First of all, when you have a dynamic query, it sounds like you can no longer use the substitution api to avoid sql injection since the query elements will depend on what the user decided to include in the query. I can't see how else to build this query other than using string append.
Secondly, the query could potentially span multiple tables. For example, if SO allows users to filter based on Users and Tags, and these probably live in two different tables, building the query gets a bit more complicated than just appending columns and WHERE clauses.
How do I go about implementing something like this?
The first rule is that users are allowed to specify values in SQL expressions, but not SQL syntax. All query syntax should be literally specified by your code, not user input. The values that the user specifies can be provided to the SQL as query parameters. This is the most effective way to limit the risk of SQL injection.

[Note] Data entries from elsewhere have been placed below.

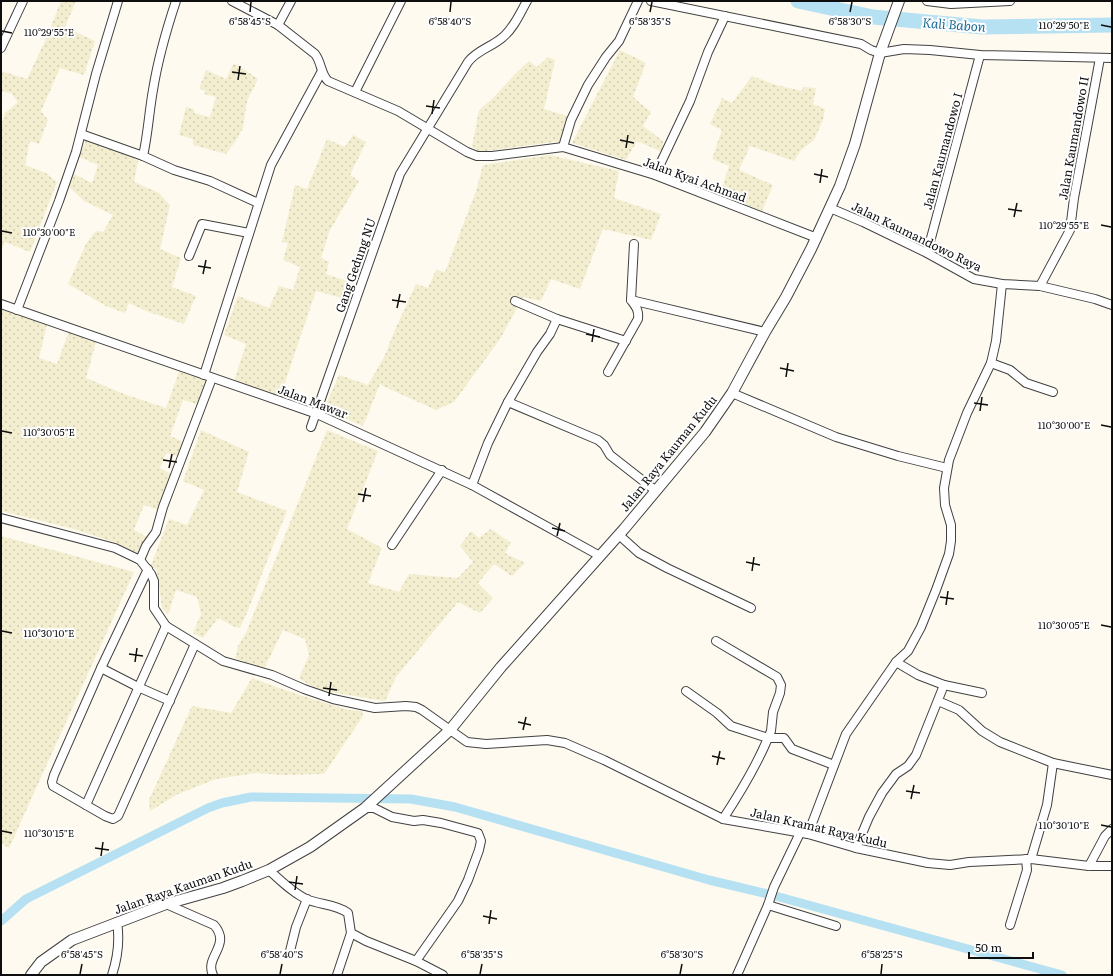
<svg xmlns="http://www.w3.org/2000/svg" width="1113" height="976" font-family="Literata,serif">
	<style>
		.farmland { fill: url(#farmland-dots) }
		.lines { fill: none; stroke-linecap: round; stroke-linejoin: round }
		.canal { stroke: #b6e1f3; stroke-width: 9 }
		.river { stroke: #b6e1f3; stroke-width: 15 }
		.minor-casing { stroke: #414141; stroke-width: 10 }
		.tertiary-casing { stroke: #414141; stroke-width: 12 }
		.minor { stroke: #fff; stroke-width: 8 }
		.tertiary { stroke: #fff; stroke-width: 10 }
		.ticks { fill: none; stroke: #0e0e0e; stroke-width: 1.5 }
		.labels { text-anchor: middle; dominant-baseline: central; stroke-width: 4; stroke-linejoin: round; paint-order: stroke }
		.street-label { font-size: 12px; fill: #0e0e0e; stroke: #fff }
		.water-label { font-size: 13px; font-style: italic; fill: #1c6c9a; stroke: #fff }
		.ticks-label { font-size: 10px; text-anchor: middle; fill: #0e0e0e; stroke: #fff; stroke-width: 4; stroke-linejoin: round; paint-order: stroke }
	</style>
	<defs>
		<pattern id="farmland-dots" width="8" height="8" patternUnits="userSpaceOnUse"><rect width="8" height="8" fill="#f3eed0"/><path d="M2 2h.1M6 6h.1" fill="none" stroke="#cfcbb1" stroke-width="1.8" stroke-linecap="round"/></pattern>
	</defs>
	<rect width="100%" height="100%" fill="#fefaef"/>
	<g class="farmland">
		<polygon points="61,1 76,1 65,27 95,41 84,75 60,68 41,111 48,120 39,144 30,141 25,165 46,173 57,182 30,252 5,242 1,251 1,126 5,113 18,102 11,93 1,91 1,71 27,79 45,41"/>
		<polygon points="620,50 646,63 633,97 651,112 643,126 663,141 662,152 637,141 626,160 572,143"/>
		<polygon points="548,57 555,60 544,109 567,116 566,128 561,141 479,152 472,146 479,110 493,98 515,74 529,61 537,67"/>
		<polygon points="234,63 258,79 247,101 243,128 237,139 226,154 193,145 193,139 179,135 186,107 194,109 194,113 210,117 216,97 204,94 205,90 199,89 206,70 226,79"/>
		<polygon points="752,76 776,85 802,91 803,87 816,88 813,104 825,109 823,120 814,140 801,150 794,161 750,146 739,170 773,185 762,211 720,194 729,166 712,159 722,130 710,124 722,98 732,103"/>
		<polygon points="353,135 366,142 350,175 359,181 330,230 321,258 329,262 326,274 355,284 349,300 316,291 280,397 234,381 246,344 224,335 238,296 269,308 279,286 293,290 300,267 283,260 288,243 282,242 295,185 307,189 327,139 345,147"/>
		<polygon points="86,139 124,152 138,161 134,182 159,193 170,205 160,249 181,258 172,287 196,296 184,324 146,311 129,303 125,313 106,306 68,284 87,242 96,231 103,232 113,215 84,201 69,187 74,174 92,183 98,165 79,157"/>
		<polygon points="550,155 619,171 614,198 661,214 651,240 603,229 580,289 551,279 541,301 523,297 500,339 454,402 436,410 385,387 380,384 363,426 324,409 339,375 368,385 385,355 394,332 416,284 428,288 436,270 445,272 476,191 483,165"/>
		<polygon points="1,308 47,324 39,358 57,364 69,331 96,342 86,378 124,394 166,408 179,372 210,381 200,405 183,400 170,436 186,443 181,457 166,453 160,468 174,476 161,511 144,505 134,530 149,538 142,555 119,544 74,529 1,511"/>
		<polygon points="201,430 249,452 237,492 287,511 270,553 249,608 240,628 235,627 218,618 203,638 193,633 201,614 197,597 176,590 168,615 162,608 157,571 151,565 169,519 187,525 204,490 183,481"/>
		<polygon points="327,430 378,451 347,529 382,548 368,583 399,592 409,574 458,578 473,562 460,546 471,531 479,538 491,529 511,543 505,553 525,563 512,576 494,564 478,583 493,598 480,613 458,602 396,677 385,701 318,690 299,678 309,655 305,639 283,630 264,669 235,658 238,646 246,633"/>
		<polygon points="1,536 134,572 9,848 1,843"/>
		<polygon points="252,678 296,694 349,710 362,711 363,716 324,774 283,775 256,773 216,779 178,794 150,811 149,800 192,706 231,713"/>
	</g>
	<g class="lines">
		<polyline class="canal" points="1,921 26,899 208,808 222,803 251,797 411,799 455,807 709,880 772,895 1062,975"/>
		<polyline class="river" points="798,1 873,17 982,27 1112,25"/>
		<defs>
			<g id="minor">
				<path d="M176,1C166,31 158,59 153,90C149,112 148,134 143,156L174,170L210,181L258,203"/>
				<path d="M232,1L278,25L315,54C322,63 320,73 328,81L398,111L467,152L477,156H492L563,147L655,175L817,238"/>
				<polyline points="651,1 861,44 871,50 880,53 904,49 930,50 980,55 1112,58"/>
				<polyline points="927,1 951,4 1010,1"/>
				<polyline points="278,25 291,1"/>
				<polyline points="1,48 23,1"/>
				<polyline points="355,92 401,1"/>
				<polyline points="81,134 143,156"/>
				<polyline points="563,147 571,120 588,85 606,57 619,41 638,1"/>
				<polyline points="655,175 690,101 708,52 725,16"/>
				<polyline points="830,208 863,222 927,253 974,279 1002,284 1040,286 1095,299 1112,305"/>
				<polyline points="927,253 980,55"/>
				<polyline points="189,256 202,224 249,233"/>
				<polyline points="1040,286 1070,230 1074,198 1100,58"/>
				<polyline points="631,300 765,332"/>
				<polyline points="515,301 557,319"/>
				<polyline points="1,304 317,414 472,485 600,556"/>
				<polyline points="17,310 59,201 76,152 96,74 118,1"/>
				<polyline points="991,363 1010,370 1026,383 1053,392"/>
				<path d="M608,372L638,319C639,310 636,307 631,300L634,244"/>
				<polyline points="204,375 271,165 322,71"/>
				<polyline points="732,393 836,437 898,456 947,468"/>
				<polyline points="508,402 598,440 604,445 610,455 656,491"/>
				<path d="M311,427L400,174L468,62C477,50 492,47 503,37C514,28 520,13 527,1"/>
				<polyline points="472,485 488,443 508,402 537,352 550,334 557,319 626,341"/>
				<polyline points="1,518 115,548 140,560 151,574 154,581 154,608 166,626 223,661 272,675 304,689 333,699 375,708 406,706 416,707 422,710 467,742 486,744 547,740 565,743 604,760 723,819 808,834 856,848 928,863 950,865 969,862 1031,859 1089,866 1112,866"/>
				<polyline points="619,535 639,553 667,568 751,608"/>
				<polyline points="392,545 442,470"/>
				<polyline points="140,560 146,546 156,532 163,507 212,378"/>
				<polyline points="148,569 101,668 54,775 52,782 53,786 105,816 113,819 118,816 195,644"/>
				<polyline points="716,641 777,677 781,685 780,693 773,712 771,731 768,738 784,738 792,749 834,765"/>
				<polyline points="896,662 918,675 944,685 982,693"/>
				<polyline points="101,668 138,687 170,701"/>
				<path d="M686,691L717,713L731,726L768,738C756,767 740,793 723,819"/>
				<polyline points="938,701 959,710 982,731 1000,742 1053,763 1112,775"/>
				<polyline points="86,805 166,626"/>
				<polyline points="365,808 374,808 392,817 414,821 423,820 441,823 478,833 481,841 479,850 468,880 458,901 416,961"/>
				<polyline points="808,834 846,734 896,662 908,651 921,627 936,590 949,554 951,541 951,525 945,505 944,488 949,460 967,413 991,363 996,341 1002,284"/>
				<polyline points="856,848 869,817 882,793 896,774 908,766 916,755 944,685"/>
				<polyline points="1031,859 1047,805 1053,763"/>
				<polyline points="1089,866 1105,836 1112,829"/>
				<path d="M269,870C281,881 292,892 306,899C320,905 336,904 348,913L351,933L366,941L416,961L443,975"/>
				<path d="M166,904L214,925C232,945 204,957 213,975"/>
				<polyline points="768,905 836,926"/>
				<polyline points="1010,925 1027,870 1026,859"/>
				<polyline points="290,951 296,927 307,899"/>
				<path d="M112,975C118,957 120,941 117,922"/>
				<polyline points="337,975 351,933"/>
				<polyline points="737,975 768,905 774,887 800,833"/>
			</g>
			<polyline id="tertiary" points="31,975 41,962 72,940 166,904 223,888 242,881 269,870 310,847 365,808 450,730 501,667 624,529 705,432 732,393 765,332 786,297 811,249 840,186 855,144 880,53 899,1"/>
		</defs>
		<use href="#minor" class="minor-casing"/>
		<use href="#tertiary" class="tertiary-casing"/>
		<use href="#minor" class="minor"/>
		<use href="#tertiary" class="tertiary"/>
	</g>
	<path class="ticks" d="M250,12L251,2M450,12L451,2M650,12L652,2M850,12L852,2M1101,25L1111,27M2,31L12,33M232,72L246,74M238,80L240,66M426,106L440,108M432,114L434,100M620,140L634,143M626,148L628,135M814,174L828,177M820,183L822,169M1008,209L1022,211M1014,217L1017,203M1101,225L1111,227M2,231L12,233M198,266L211,268M203,274L206,260M392,300L406,302M397,308L400,294M586,334L600,337M592,342L594,329M780,368L794,371M786,377L788,363M974,403L988,405M980,411L982,397M1101,425L1111,427M2,431L12,433M163,460L177,462M169,468L172,454M358,494L371,496M363,502L366,488M552,528L565,531M557,536L560,523M746,562L760,565M752,571L754,557M940,597L954,599M946,605L948,591M1101,625L1111,627M2,631L12,633M129,654L143,656M135,662L137,648M323,688L337,690M329,696L331,682M518,722L531,725M523,730L526,717M712,756L725,759M717,765L720,751M906,791L920,793M911,799L914,785M1101,825L1111,827M2,831L12,833M95,848L109,850M101,856L103,842M289,882L303,884M295,890L297,876M483,916L497,919M489,924L491,910M80,974L82,964M280,974L282,964M480,974L482,964M680,974L682,964M881,974L882,964"/>
	<g class="labels">
		<g class="street-label">
			<text transform="translate(1073 138) rotate(-80)">Jalan Kaumandowo II</text>
			<text transform="translate(942 151) rotate(-75)">Jalan Kaumandowo I</text>
			<text transform="translate(695 179) rotate(20)">Jalan Kyai Achmad</text>
			<text transform="translate(917 236) rotate(26)">Jalan Kaumandowo Raya</text>
			<text transform="translate(355 265) rotate(-71)">Gang Gedung NU</text>
			<text transform="translate(313 401) rotate(21)">Jalan Mawar</text>
			<text transform="translate(668 453) rotate(-51)">Jalan Raya Kauman Kudu</text>
			<text transform="translate(819 827) rotate(13)">Jalan Kramat Raya Kudu</text>
			<text transform="translate(183 886) rotate(-19)">Jalan Raya Kauman Kudu</text>
		</g>
		<g class="water-label">
			<text transform="translate(954 24) rotate(4)">Kali Babon</text>
		</g>
	</g>
	<g class="ticks-label">
		<text x="250" y="25">6°58'45"S</text>
		<text x="450" y="25">6°58'40"S</text>
		<text x="650" y="25">6°58'35"S</text>
		<text x="850" y="25">6°58'30"S</text>
		<text x="1064" y="29">110°29'50"E</text>
		<text x="49" y="36">110°29'55"E</text>
		<text x="1064" y="229">110°29'55"E</text>
		<text x="49" y="236">110°30'00"E</text>
		<text x="1064" y="429">110°30'00"E</text>
		<text x="49" y="436">110°30'05"E</text>
		<text x="1064" y="629">110°30'05"E</text>
		<text x="49" y="637">110°30'10"E</text>
		<text x="1064" y="829">110°30'10"E</text>
		<text x="49" y="837">110°30'15"E</text>
		<text x="82" y="958">6°58'45"S</text>
		<text x="282" y="958">6°58'40"S</text>
		<text x="482" y="958">6°58'35"S</text>
		<text x="682" y="958">6°58'30"S</text>
		<text x="882" y="958">6°58'25"S</text>
	</g>
	<rect width="1113" height="976" fill="none" stroke="#0e0e0e" stroke-width="4"/>
	<path d="M969 952v6h64v-6" fill="none" stroke="#0e0e0e" stroke-width="2"/>
	<text x="975" y="952" font-size="12" fill="#0e0e0e" stroke="#ffffff" stroke-width="3" paint-order="stroke">50 m</text>
</svg>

Many applications need to "build" SQL queries through code, because as you point out, some expressions, table joins, order by criteria, and so on depend on the user's choices. When you build a SQL query piece by piece, it's sometimes difficult to ensure that the result is valid SQL syntax.

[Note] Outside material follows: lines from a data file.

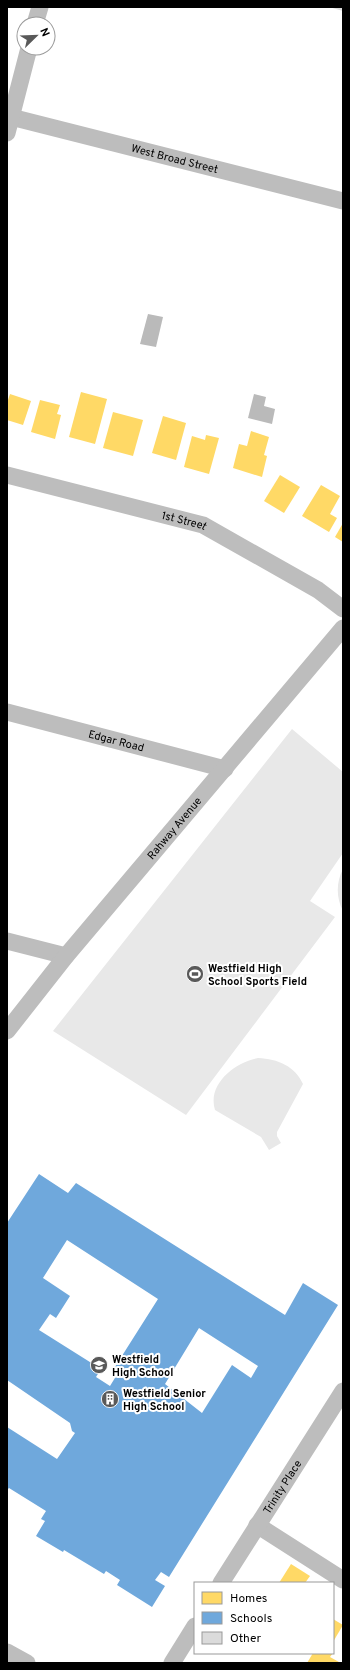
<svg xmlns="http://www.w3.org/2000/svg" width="350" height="1670" font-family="Overpass,sans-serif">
	<rect width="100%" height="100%" fill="#fff"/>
	<g fill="#e8e8e8">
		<polygon points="292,729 343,772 343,853 310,901 335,917 186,1115 53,1031"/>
		<path d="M343,869V911C336,898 336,882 343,869Z"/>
		<path d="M258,1058C278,1059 295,1066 303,1084L277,1132V1136L281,1143L269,1150L261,1137L215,1110C207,1084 235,1062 258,1058Z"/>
	</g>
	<g fill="#bababa">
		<polygon points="148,314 163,317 156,347 140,344"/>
		<polygon points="254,394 266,397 264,406 275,409 272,424 248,418"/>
	</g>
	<g fill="#ffd966">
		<polygon points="81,392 107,399 95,444 69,437"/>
		<polygon points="10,394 31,401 23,425 7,420 7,403"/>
		<polygon points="40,400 60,405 57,414 61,415 55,439 31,432"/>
		<polygon points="113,412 143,420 133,456 103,448"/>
		<polygon points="163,416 186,423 176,460 152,453"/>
		<polygon points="251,431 269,437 264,455 267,456 262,477 233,468 239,444 247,446"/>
		<polygon points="206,435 219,438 209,474 184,467 192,436 205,440"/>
		<polygon points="280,475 300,487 284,513 264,501"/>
		<polygon points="321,485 340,496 330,514 337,518 329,532 302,516"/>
		<polygon points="343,523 343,542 335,537"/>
		<polygon points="291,1564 310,1576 305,1583 279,1583"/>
		<polygon points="333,1619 343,1625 333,1642"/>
		<polygon points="313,1653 333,1653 330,1657 339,1662 307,1663"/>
	</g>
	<path fill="#6fa8dc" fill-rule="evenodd" d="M39,1174L68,1193L76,1183L285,1315L303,1283L338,1305L169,1577L161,1572L155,1580L165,1586L152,1607L117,1585L120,1580L106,1571L104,1574L64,1550L63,1552L36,1536L45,1521L41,1519L46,1511L9,1488L7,1490V1427L57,1459L75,1433L72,1431L70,1423L7,1380V1223ZM67,1240L158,1299L113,1370L118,1373L110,1386L96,1377L101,1369L39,1330L50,1314L56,1318L70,1296L43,1278ZM199,1328L258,1366L251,1378L232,1365L202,1413L165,1384Z"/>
	<polygon fill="#dbdbdb" points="329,7 343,7 343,11"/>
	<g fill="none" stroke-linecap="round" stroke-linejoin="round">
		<g stroke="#bdbdbd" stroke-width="17">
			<polyline points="35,24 40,7"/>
			<path id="s1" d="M7,116L343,201"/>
			<polyline points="7,133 29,48"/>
			<path id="s2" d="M7,475L203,525L318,590L343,609"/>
			<path id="s3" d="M7,712L225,769"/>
			<polyline points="7,941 66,956"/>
			<path id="s4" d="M7,1031L66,956L343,628"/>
			<polyline points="257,1525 343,1580"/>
			<path id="s5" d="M221,1583L343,1391"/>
			<polyline points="7,1652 27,1663"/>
			<polyline points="172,1663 195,1626"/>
		</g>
	</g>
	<defs>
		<symbol id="stadium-disc" viewBox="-11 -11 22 22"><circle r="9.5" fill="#595959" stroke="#fff"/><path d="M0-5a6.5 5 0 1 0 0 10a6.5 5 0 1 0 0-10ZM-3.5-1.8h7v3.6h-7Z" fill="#fff"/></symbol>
		<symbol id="school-disc" viewBox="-11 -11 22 22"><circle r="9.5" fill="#595959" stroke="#fff"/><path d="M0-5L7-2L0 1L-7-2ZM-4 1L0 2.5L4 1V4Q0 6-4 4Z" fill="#fff"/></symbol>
		<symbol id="building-disc" viewBox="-11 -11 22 22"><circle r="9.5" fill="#595959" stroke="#fff"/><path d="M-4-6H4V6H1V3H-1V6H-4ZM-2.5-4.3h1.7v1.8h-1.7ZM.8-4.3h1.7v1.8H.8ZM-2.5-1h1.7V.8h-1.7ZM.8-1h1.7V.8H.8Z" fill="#fff"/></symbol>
	</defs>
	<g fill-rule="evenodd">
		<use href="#stadium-disc" x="185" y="964" width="20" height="20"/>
		<use href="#school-disc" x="89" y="1355" width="20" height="20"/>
		<use href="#building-disc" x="100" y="1389" width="20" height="20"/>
	</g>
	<g text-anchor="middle" stroke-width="4" stroke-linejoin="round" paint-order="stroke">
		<g font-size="11" fill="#000" stroke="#fff">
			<text dy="4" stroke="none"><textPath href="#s1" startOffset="173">West Broad Street</textPath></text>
			<text dy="4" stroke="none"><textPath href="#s2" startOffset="183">1st Street</textPath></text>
			<text dy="4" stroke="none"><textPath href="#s3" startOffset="113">Edgar Road</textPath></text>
			<text dy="4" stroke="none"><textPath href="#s4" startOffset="263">Rahway Avenue</textPath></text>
			<text dy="4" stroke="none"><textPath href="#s5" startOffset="114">Trinity Place</textPath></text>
		</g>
		<g font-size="11" font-weight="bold" fill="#000" stroke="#fff" text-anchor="start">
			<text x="208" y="972">Westfield High<tspan x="208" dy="13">School Sports Field</tspan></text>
			<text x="112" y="1363">Westfield<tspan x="112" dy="13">High School</tspan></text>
			<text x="123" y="1397">Westfield Senior<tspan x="123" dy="13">High School</tspan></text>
		</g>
	</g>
	<rect width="350" height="1670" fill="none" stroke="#000000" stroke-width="16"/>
	<rect x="194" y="1582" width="140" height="72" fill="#ffffff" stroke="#999999"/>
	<rect x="202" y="1592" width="20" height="12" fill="#ffd966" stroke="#999999"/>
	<text x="230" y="1602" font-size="12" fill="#000000">Homes</text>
	<rect x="202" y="1612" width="20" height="12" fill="#6fa8dc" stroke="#999999"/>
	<text x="230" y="1622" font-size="12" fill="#000000">Schools</text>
	<rect x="202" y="1632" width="20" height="12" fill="#dbdbdb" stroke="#999999"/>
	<text x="230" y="1642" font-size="12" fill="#000000">Other</text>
	<g transform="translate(36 36) rotate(67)"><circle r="19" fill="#ffffff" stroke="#999999"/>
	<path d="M0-3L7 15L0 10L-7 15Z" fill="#595959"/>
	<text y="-6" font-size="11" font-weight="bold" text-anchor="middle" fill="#000000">N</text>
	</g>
</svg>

I worked on a PHP class called Zend_Db_Select that provides an API to help with this. If you like PHP, you could look at that code for ideas. It doesn't handle any query imaginable, but it does a lot.
Some other PHP database frameworks have similar solutions.
Though not a general solution, here are some steps that you can take to mitigate the dynamic yet safe query issue.
Criteria in which a column value belongs in a set of values whose cardinality is arbitrary does not need to be dynamic. Consider using either the instr function or the use of a special filtering table in which you join against. This approach can be easily extended to multiple columns as long as the number of columns is known. Filtering on users and tags could easily be handled with this approach.
When the number of columns in the filtering criteria is arbitrary yet small, consider using different static queries for each possibility.
Only when the number of columns in the filtering criteria is arbitrary and potentially large should you consider using dynamic queries. In which case...
To be safe from SQL injection, either build or obtain a library that defends against that attack. Though more difficult, this is not an impossible task. This is mostly about escaping SQL string delimiters in the values to filter for.
To be safe from expensive queries, consider using views that are specially crafted for this purpose and some up front logic to limit how those views will get invoked. This is the most challenging in terms of developer time and effort.
If you were using python to access your database, I would suggest you use the Django model system. There are many similar apis both for python and for other languages (notably in ruby on rails). I am saving so much time by avoiding the need to talk directly to the database with SQL.
From the example link:
#Model definition
class Blog(models.Model):
name = models.CharField(max_length=100)
tagline = models.TextField()
def __unicode__(self):
return self.name
Model usage (this is effectively an insert statement)
from mysite.blog.models import Blog
b = Blog(name='Beatles Blog', tagline='All the latest Beatles news.')
b.save()
The queries get much more complex - you pass around a query object and you can add filters / sort elements to it. When you finally are ready to use the query, Django creates an SQL statment that reflects all the ways you adjusted the query object. I think that it is very cute.
Other advantages of this abstraction
Your models can be created as database tables with foreign keys and constraints by Django
Many databases are supported (Postgresql, Mysql, sql lite, etc)
DJango analyses your templates and creates an automatic admin site out of them.
Well the options have to map to something.
A SQL query string CONCAT isn't a problem if you still use parameters for the options.